Task to carry out:
Only lines with the string "Retire" are wanted. Pull them out of the data.

(Records provided Opens)

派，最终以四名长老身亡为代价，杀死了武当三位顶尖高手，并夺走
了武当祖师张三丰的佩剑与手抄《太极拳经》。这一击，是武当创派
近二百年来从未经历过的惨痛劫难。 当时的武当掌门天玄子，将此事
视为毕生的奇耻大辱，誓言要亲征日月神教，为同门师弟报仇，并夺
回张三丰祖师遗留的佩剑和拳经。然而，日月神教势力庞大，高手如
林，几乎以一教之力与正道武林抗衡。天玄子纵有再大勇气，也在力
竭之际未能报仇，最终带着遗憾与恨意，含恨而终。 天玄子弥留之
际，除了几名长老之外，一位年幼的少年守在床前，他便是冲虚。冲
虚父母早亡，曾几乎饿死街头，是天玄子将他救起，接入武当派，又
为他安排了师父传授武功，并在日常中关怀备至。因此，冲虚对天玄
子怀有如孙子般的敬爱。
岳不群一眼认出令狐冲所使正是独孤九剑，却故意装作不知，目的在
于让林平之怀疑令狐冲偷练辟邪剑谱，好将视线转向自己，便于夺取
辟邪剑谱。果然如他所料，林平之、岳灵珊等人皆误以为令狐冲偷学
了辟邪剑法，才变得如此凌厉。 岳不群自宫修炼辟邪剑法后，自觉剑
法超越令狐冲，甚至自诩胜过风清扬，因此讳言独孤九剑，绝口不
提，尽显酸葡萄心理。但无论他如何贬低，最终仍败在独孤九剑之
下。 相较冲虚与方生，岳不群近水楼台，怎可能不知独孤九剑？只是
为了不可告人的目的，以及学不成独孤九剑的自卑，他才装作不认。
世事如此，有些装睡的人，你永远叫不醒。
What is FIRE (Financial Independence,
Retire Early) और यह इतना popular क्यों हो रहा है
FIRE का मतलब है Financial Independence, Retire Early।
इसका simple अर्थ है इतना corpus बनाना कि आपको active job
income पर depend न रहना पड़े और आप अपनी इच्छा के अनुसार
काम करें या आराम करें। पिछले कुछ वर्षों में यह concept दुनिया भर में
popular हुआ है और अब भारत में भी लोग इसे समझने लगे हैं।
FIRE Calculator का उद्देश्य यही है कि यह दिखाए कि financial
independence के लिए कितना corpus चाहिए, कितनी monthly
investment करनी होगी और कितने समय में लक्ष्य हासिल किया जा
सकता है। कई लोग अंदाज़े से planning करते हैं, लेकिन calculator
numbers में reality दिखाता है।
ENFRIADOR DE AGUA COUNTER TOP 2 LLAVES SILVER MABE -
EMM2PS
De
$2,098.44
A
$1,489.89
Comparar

(Records provided Closes)

Output for this exercise:
Retire Early) और यह इतना popular क्यों हो रहा है
FIRE का मतलब है Financial Independence, Retire Early।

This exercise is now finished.